Dataset excerpts:
---+---

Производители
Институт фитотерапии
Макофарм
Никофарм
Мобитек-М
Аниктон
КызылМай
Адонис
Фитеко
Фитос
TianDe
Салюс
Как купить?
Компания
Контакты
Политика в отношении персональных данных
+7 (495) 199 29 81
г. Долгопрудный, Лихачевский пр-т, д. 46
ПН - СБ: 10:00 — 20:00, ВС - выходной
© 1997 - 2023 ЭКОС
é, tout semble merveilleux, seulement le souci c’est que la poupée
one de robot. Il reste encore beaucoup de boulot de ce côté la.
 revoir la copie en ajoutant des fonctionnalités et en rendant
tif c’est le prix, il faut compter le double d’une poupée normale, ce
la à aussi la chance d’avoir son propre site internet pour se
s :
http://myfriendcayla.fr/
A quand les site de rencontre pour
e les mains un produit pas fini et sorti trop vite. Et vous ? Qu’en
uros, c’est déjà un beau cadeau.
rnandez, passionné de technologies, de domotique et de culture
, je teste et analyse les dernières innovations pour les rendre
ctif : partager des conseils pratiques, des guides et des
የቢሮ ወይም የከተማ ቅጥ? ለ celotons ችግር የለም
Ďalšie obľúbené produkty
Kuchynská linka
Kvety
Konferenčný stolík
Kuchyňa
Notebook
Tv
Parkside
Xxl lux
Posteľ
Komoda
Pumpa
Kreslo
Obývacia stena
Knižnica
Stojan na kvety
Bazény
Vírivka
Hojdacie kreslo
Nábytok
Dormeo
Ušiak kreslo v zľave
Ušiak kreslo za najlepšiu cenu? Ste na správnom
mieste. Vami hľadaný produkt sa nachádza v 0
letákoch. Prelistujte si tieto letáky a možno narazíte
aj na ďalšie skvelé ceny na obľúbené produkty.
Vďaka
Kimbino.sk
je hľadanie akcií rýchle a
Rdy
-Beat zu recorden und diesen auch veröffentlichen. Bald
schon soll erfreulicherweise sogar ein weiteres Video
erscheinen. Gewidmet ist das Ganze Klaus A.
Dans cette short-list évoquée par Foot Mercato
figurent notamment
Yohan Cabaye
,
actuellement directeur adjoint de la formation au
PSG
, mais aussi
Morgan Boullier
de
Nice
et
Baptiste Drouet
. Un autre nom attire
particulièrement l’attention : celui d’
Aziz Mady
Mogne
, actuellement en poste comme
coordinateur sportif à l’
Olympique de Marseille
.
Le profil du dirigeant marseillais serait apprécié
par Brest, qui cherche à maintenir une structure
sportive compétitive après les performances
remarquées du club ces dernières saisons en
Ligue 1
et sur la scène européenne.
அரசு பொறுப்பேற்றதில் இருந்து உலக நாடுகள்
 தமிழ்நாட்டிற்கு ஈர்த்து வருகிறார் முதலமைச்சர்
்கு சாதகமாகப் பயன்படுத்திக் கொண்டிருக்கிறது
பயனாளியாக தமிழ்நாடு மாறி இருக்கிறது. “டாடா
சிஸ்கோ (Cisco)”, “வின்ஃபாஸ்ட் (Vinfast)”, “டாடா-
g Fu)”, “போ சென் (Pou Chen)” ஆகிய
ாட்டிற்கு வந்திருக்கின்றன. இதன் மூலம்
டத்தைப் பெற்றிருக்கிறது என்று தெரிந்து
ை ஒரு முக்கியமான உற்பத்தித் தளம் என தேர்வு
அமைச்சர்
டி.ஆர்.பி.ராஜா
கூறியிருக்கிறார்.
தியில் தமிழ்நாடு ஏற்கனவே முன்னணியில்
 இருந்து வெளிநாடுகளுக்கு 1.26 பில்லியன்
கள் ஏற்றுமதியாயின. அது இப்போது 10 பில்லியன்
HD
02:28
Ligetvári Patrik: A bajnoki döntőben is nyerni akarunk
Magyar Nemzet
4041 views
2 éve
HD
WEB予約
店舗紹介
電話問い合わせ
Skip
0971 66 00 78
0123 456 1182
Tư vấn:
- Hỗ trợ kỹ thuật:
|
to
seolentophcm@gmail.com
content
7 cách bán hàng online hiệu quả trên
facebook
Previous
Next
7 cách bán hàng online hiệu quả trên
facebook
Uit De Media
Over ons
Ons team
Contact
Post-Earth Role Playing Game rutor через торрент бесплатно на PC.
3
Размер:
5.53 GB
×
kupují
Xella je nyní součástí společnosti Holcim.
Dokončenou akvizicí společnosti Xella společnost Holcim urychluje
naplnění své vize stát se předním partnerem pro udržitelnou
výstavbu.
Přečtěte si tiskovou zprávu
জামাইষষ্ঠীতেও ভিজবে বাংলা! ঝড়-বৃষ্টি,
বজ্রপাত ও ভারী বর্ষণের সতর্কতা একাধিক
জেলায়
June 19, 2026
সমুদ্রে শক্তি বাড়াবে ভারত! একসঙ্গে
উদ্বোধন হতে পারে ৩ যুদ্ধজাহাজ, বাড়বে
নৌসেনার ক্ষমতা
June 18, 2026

---+---

* _PROBLEM DESCRIPTION_
Above are some records. Print them all exactly.

* _RESPONSE_
Производители
Институт фитотерапии
Макофарм
Никофарм
Мобитек-М
Аниктон
КызылМай
Адонис
Фитеко
Фитос
TianDe
Салюс
Как купить?
Компания
Контакты
Политика в отношении персональных данных
+7 (495) 199 29 81
г. Долгопрудный, Лихачевский пр-т, д. 46
ПН - СБ: 10:00 — 20:00, ВС - выходной
© 1997 - 2023 ЭКОС
é, tout semble merveilleux, seulement le souci c’est que la poupée
one de robot. Il reste encore beaucoup de boulot de ce côté la.
 revoir la copie en ajoutant des fonctionnalités et en rendant
tif c’est le prix, il faut compter le double d’une poupée normale, ce
la à aussi la chance d’avoir son propre site internet pour se
s :
http://myfriendcayla.fr/
A quand les site de rencontre pour
e les mains un produit pas fini et sorti trop vite. Et vous ? Qu’en
uros, c’est déjà un beau cadeau.
rnandez, passionné de technologies, de domotique et de culture
, je teste et analyse les dernières innovations pour les rendre
ctif : partager des conseils pratiques, des guides et des
የቢሮ ወይም የከተማ ቅጥ? ለ celotons ችግር የለም
Ďalšie obľúbené produkty
Kuchynská linka
Kvety
Konferenčný stolík
Kuchyňa
Notebook
Tv
Parkside
Xxl lux
Posteľ
Komoda
Pumpa
Kreslo
Obývacia stena
Knižnica
Stojan na kvety
Bazény
Vírivka
Hojdacie kreslo
Nábytok
Dormeo
Ušiak kreslo v zľave
Ušiak kreslo za najlepšiu cenu? Ste na správnom
mieste. Vami hľadaný produkt sa nachádza v 0
letákoch. Prelistujte si tieto letáky a možno narazíte
aj na ďalšie skvelé ceny na obľúbené produkty.
Vďaka
Kimbino.sk
je hľadanie akcií rýchle a
Rdy
-Beat zu recorden und diesen auch veröffentlichen. Bald
schon soll erfreulicherweise sogar ein weiteres Video
erscheinen. Gewidmet ist das Ganze Klaus A.
Dans cette short-list évoquée par Foot Mercato
figurent notamment
Yohan Cabaye
,
actuellement directeur adjoint de la formation au
PSG
, mais aussi
Morgan Boullier
de
Nice
et
Baptiste Drouet
. Un autre nom attire
particulièrement l’attention : celui d’
Aziz Mady
Mogne
, actuellement en poste comme
coordinateur sportif à l’
Olympique de Marseille
.
Le profil du dirigeant marseillais serait apprécié
par Brest, qui cherche à maintenir une structure
sportive compétitive après les performances
remarquées du club ces dernières saisons en
Ligue 1
et sur la scène européenne.
அரசு பொறுப்பேற்றதில் இருந்து உலக நாடுகள்
 தமிழ்நாட்டிற்கு ஈர்த்து வருகிறார் முதலமைச்சர்
்கு சாதகமாகப் பயன்படுத்திக் கொண்டிருக்கிறது
பயனாளியாக தமிழ்நாடு மாறி இருக்கிறது. “டாடா
சிஸ்கோ (Cisco)”, “வின்ஃபாஸ்ட் (Vinfast)”, “டாடா-
g Fu)”, “போ சென் (Pou Chen)” ஆகிய
ாட்டிற்கு வந்திருக்கின்றன. இதன் மூலம்
டத்தைப் பெற்றிருக்கிறது என்று தெரிந்து
ை ஒரு முக்கியமான உற்பத்தித் தளம் என தேர்வு
அமைச்சர்
டி.ஆர்.பி.ராஜா
கூறியிருக்கிறார்.
தியில் தமிழ்நாடு ஏற்கனவே முன்னணியில்
 இருந்து வெளிநாடுகளுக்கு 1.26 பில்லியன்
கள் ஏற்றுமதியாயின. அது இப்போது 10 பில்லியன்
HD
02:28
Ligetvári Patrik: A bajnoki döntőben is nyerni akarunk
Magyar Nemzet
4041 views
2 éve
HD
WEB予約
店舗紹介
電話問い合わせ
Skip
0971 66 00 78
0123 456 1182
Tư vấn:
- Hỗ trợ kỹ thuật:
|
to
seolentophcm@gmail.com
content
7 cách bán hàng online hiệu quả trên
facebook
Previous
Next
7 cách bán hàng online hiệu quả trên
facebook
Uit De Media
Over ons
Ons team
Contact
Post-Earth Role Playing Game rutor через торрент бесплатно на PC.
3
Размер:
5.53 GB
×
kupují
Xella je nyní součástí společnosti Holcim.
Dokončenou akvizicí společnosti Xella společnost Holcim urychluje
naplnění své vize stát se předním partnerem pro udržitelnou
výstavbu.
Přečtěte si tiskovou zprávu
জামাইষষ্ঠীতেও ভিজবে বাংলা! ঝড়-বৃষ্টি,
বজ্রপাত ও ভারী বর্ষণের সতর্কতা একাধিক
জেলায়
June 19, 2026
সমুদ্রে শক্তি বাড়াবে ভারত! একসঙ্গে
উদ্বোধন হতে পারে ৩ যুদ্ধজাহাজ, বাড়বে
নৌসেনার ক্ষমতা
June 18, 2026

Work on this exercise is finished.